Google DeepMind has released Gemini 3.5 Live Translate, bringing near real-time and naturally flowing voice translation to three major Google platforms. The feature integrates into Google AI Studio for developers, Google Translate for general users, and Google Meet for remote collaboration. The emphasis on naturalness — not just speed — marks a meaningful step forward for AI-powered multilingual communication.
Cohere has announced "Cohere Transcribe," a new state-of-the-art open-source speech recognition model. Designed to deliver highly accurate and efficient speech-to-text capabilities, it represents Cohere's expansion into open-source audio AI. The model aims to challenge existing industry benchmarks like OpenAI's Whisper by offering superior multilingual performance.

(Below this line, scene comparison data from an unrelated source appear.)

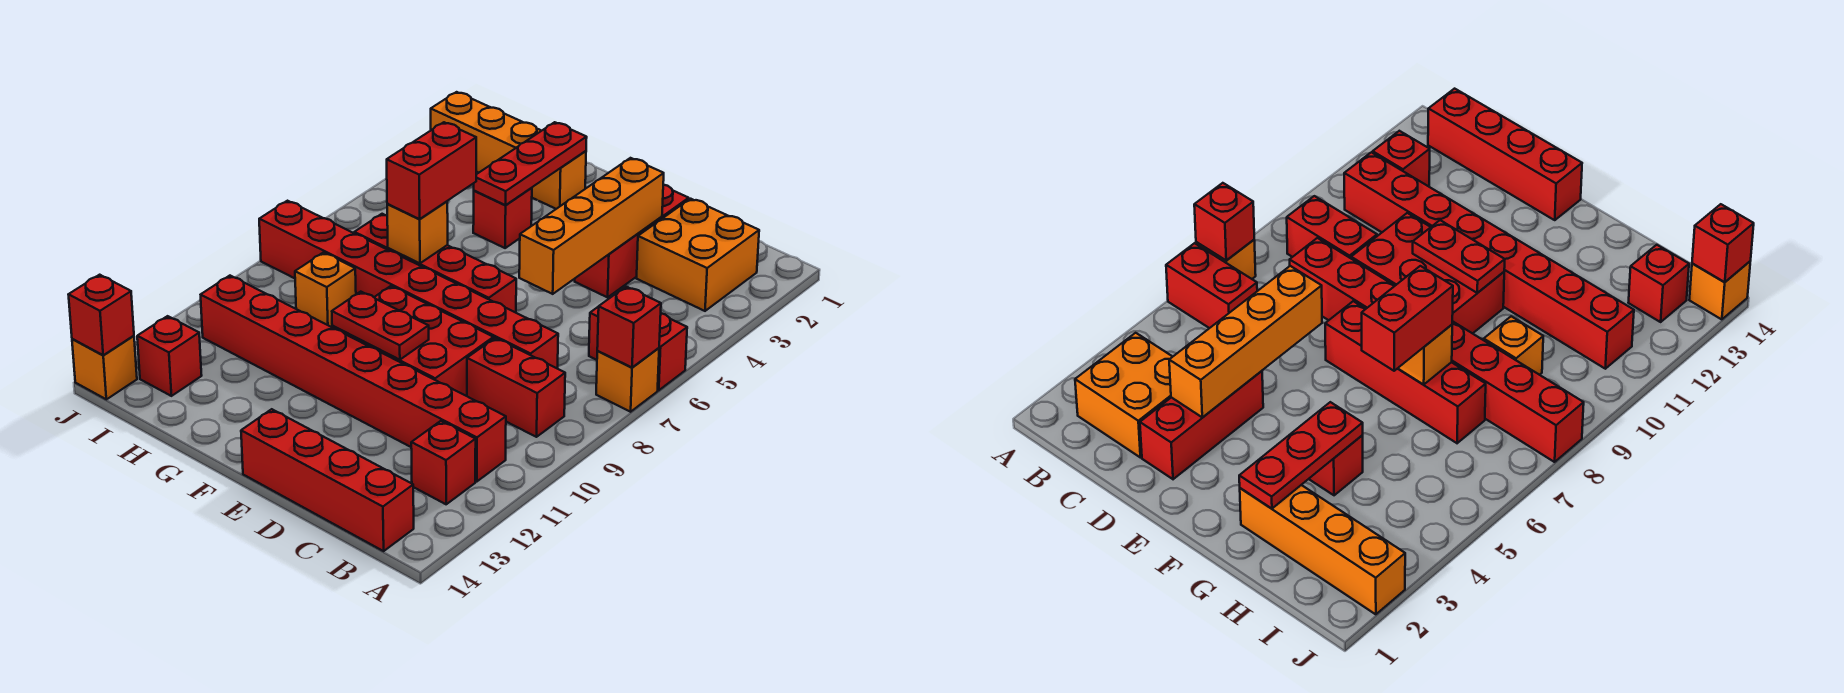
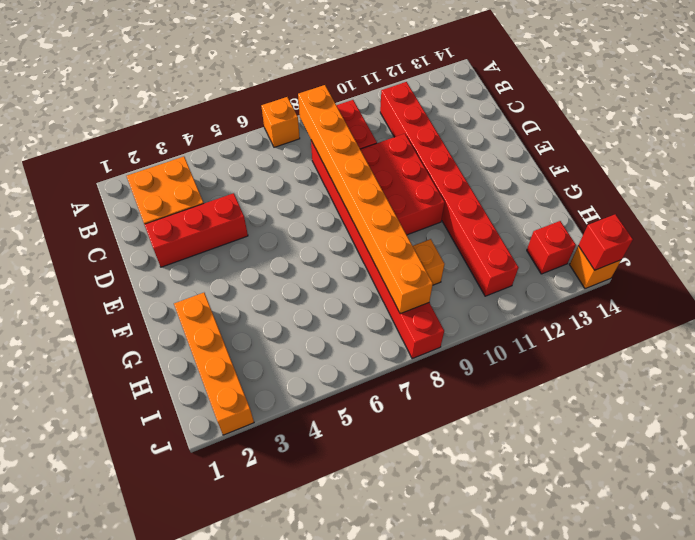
orange 1x8 brick [298,85,433,314] -> none
none -> red 1x2 brick [589,306,687,390]
none -> red 1x1 brick [411,421,476,504]
none -> red 1x4 brick [241,409,414,551]

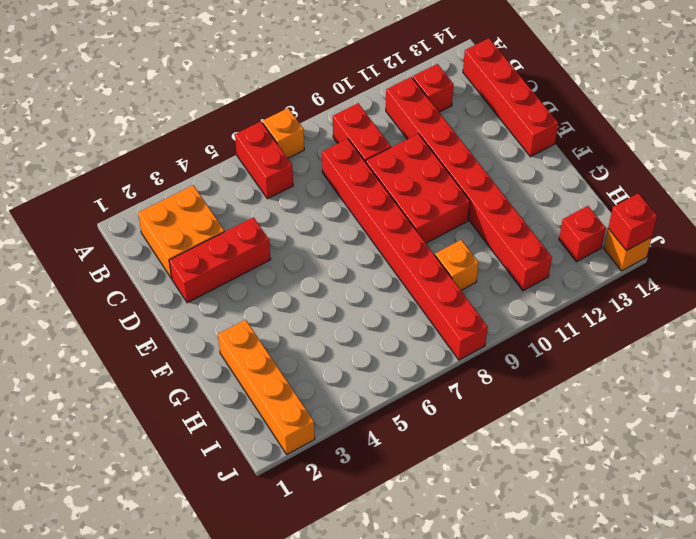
none -> red 1x4 brick [354,214,516,313]
none -> red 1x1 brick [473,188,532,248]
none -> red 1x1 brick [597,287,661,367]

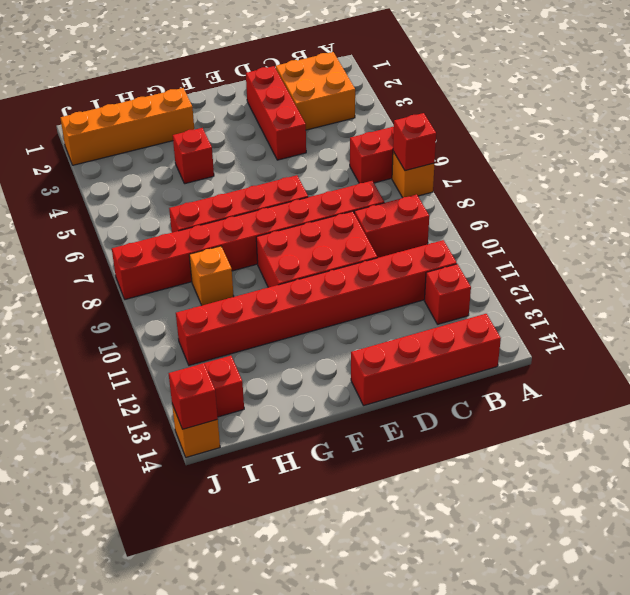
none -> orange 1x4 brick [519,158,664,294]
none -> red 1x2 plate [332,292,429,360]
none -> red 1x3 plate [474,122,587,205]

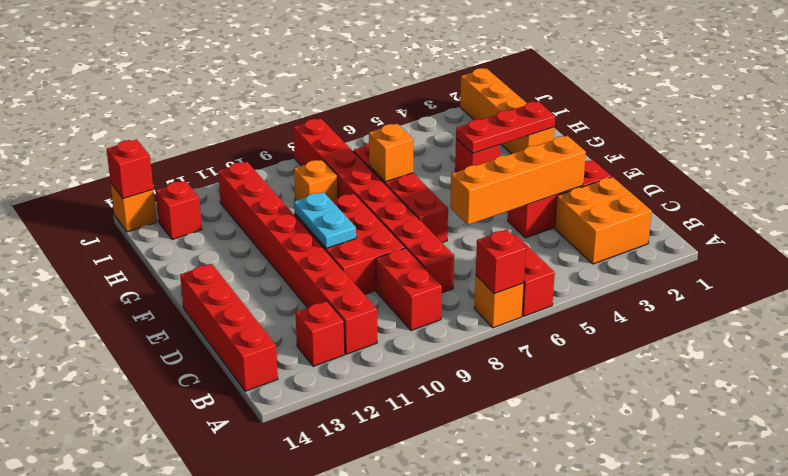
cyan 1x2 plate [294,192,356,249] -> red 1x2 plate [332,292,429,360]
none -> red 1x2 brick [387,122,476,219]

Cohere has partnered with RWS, a global leader in translation and localization services, to deliver high-performance AI language intelligence for enterprises. The collaboration integrates Cohere's multilingual models (like Command R) into RWS's platforms to provide culturally accurate translations. This partnership focuses on secure, enterprise-grade deployment and advanced multilingual Retrieval-Augmented Generation (RAG).
Harvey and ElevenLabs announced a partnership to bring ElevenLabs Text to Speech and Speech to Text into Harvey’s legal AI platform. The first phase will let Harvey deliver spoken answers in almost any language or dialect. Future plans mentioned include multilingual voice translation, voice mode, spoken trial simulations, tone customization, and related voice features.
ElevenLabs introduced Scribe v2 Realtime, a low-latency speech-to-text model built for live transcription, voice agents, meeting assistants, and real-time captions. The company says it transcribes in under 150 ms across several major languages and supports 90 languages. Key features include automatic language detection, VAD, manual commit, text conditioning, multiple audio formats, API access, ElevenLabs Agents integration, and enterprise compliance options.
ElevenLabs introduced Dubbing v2, a new AI dubbing model that preserves tone, pacing, delivery, and emotional intent from the original speaker. It supports more than 90 languages and uses sync-aware translation to make dubbed speech feel more natural. The product is available in ElevenCreative and ElevenProductions, while API access is coming soon.